_THE TASK:_ Repeat the data as given. Images do not go in the copy.
DATASET SECTION START
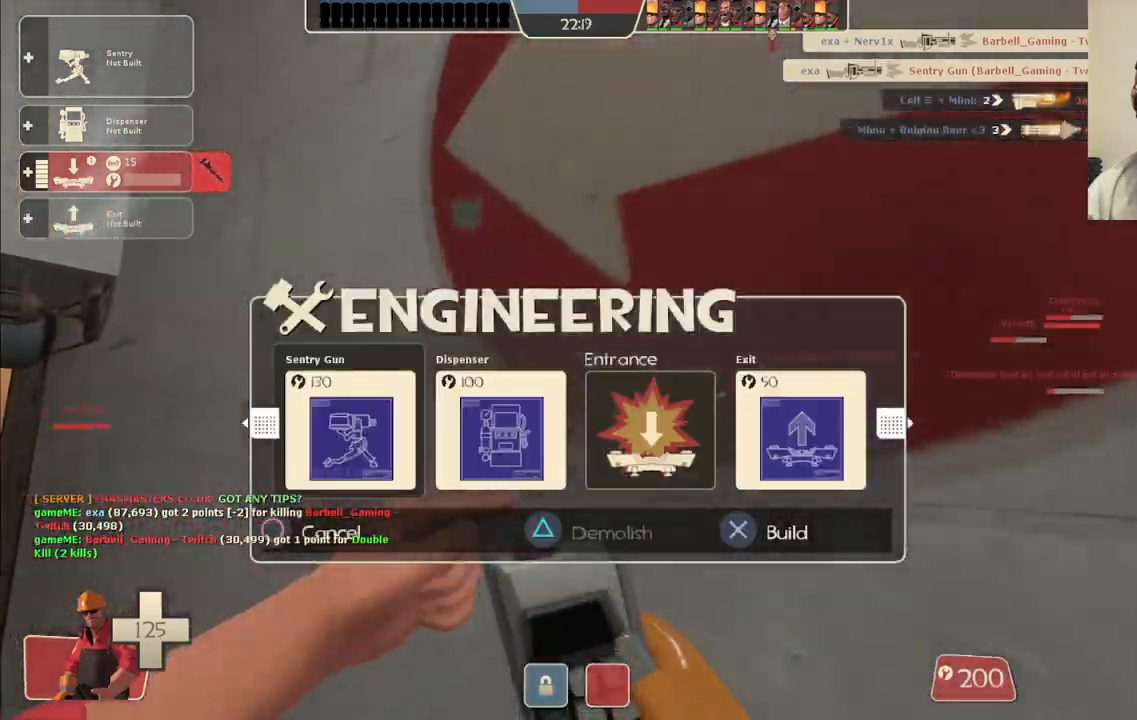
{"dt_ms": 500, "buttons": [], "left_stick": "up-left", "right_stick": "center", "events": [[67, "R2", "up"], [117, "right_stick", "left"], [217, "right_stick", "center"]]}
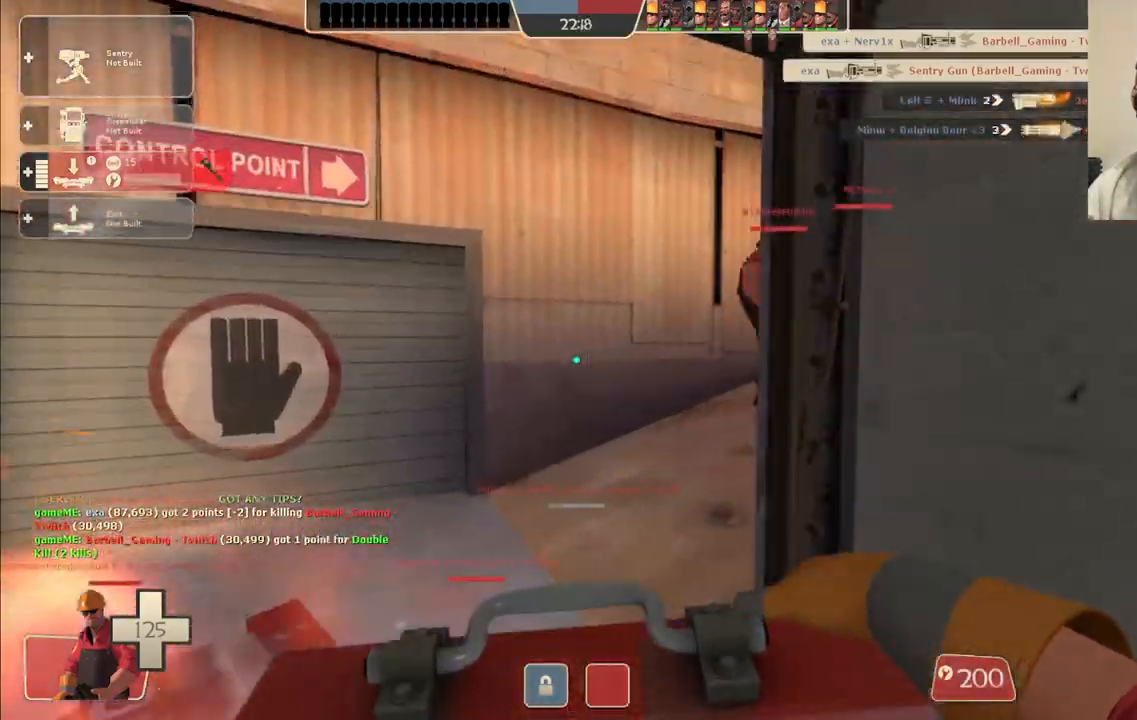
{"dt_ms": 500, "buttons": [], "left_stick": "up", "right_stick": "center", "events": [[167, "right_stick", "right"], [317, "right_stick", "center"], [333, "left_stick", "up"]]}
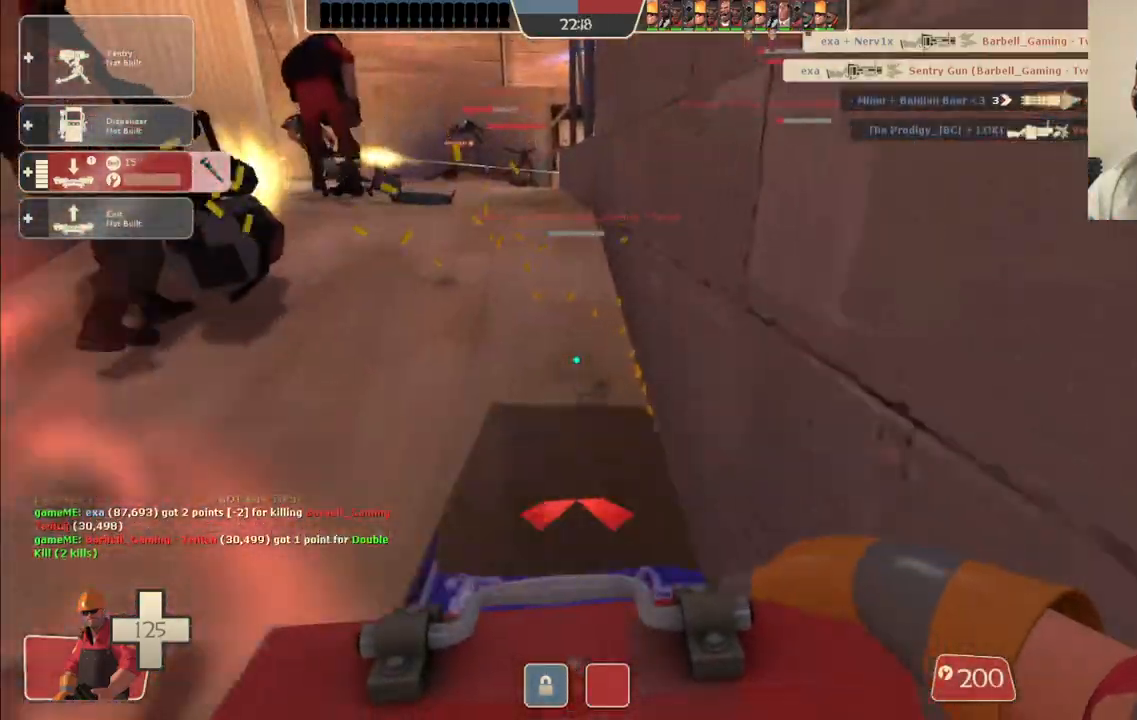
{"dt_ms": 500, "buttons": [], "left_stick": "up", "right_stick": "center", "events": []}
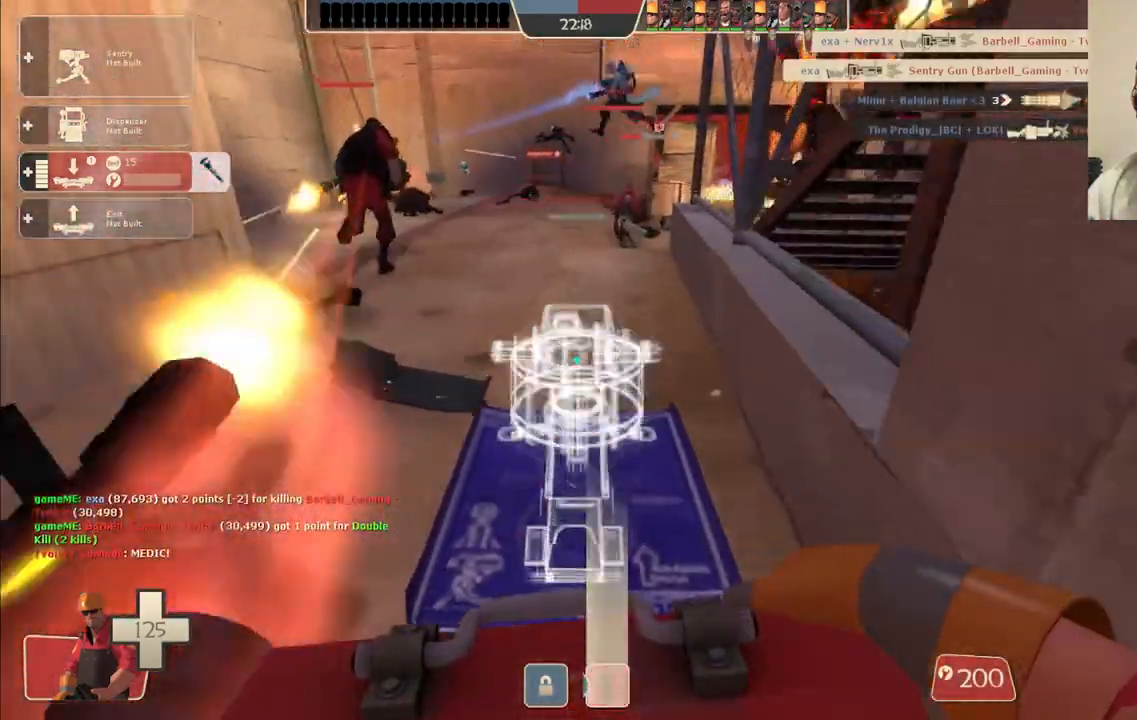
{"dt_ms": 500, "buttons": [], "left_stick": "up", "right_stick": "center", "events": []}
DATASET SECTION END
_WORKED SOLUTION:_
{"dt_ms": 500, "buttons": [], "left_stick": "up-left", "right_stick": "center", "events": [[67, "R2", "up"], [117, "right_stick", "left"], [217, "right_stick", "center"]]}
{"dt_ms": 500, "buttons": [], "left_stick": "up", "right_stick": "center", "events": [[167, "right_stick", "right"], [317, "right_stick", "center"], [333, "left_stick", "up"]]}
{"dt_ms": 500, "buttons": [], "left_stick": "up", "right_stick": "center", "events": []}
{"dt_ms": 500, "buttons": [], "left_stick": "up", "right_stick": "center", "events": []}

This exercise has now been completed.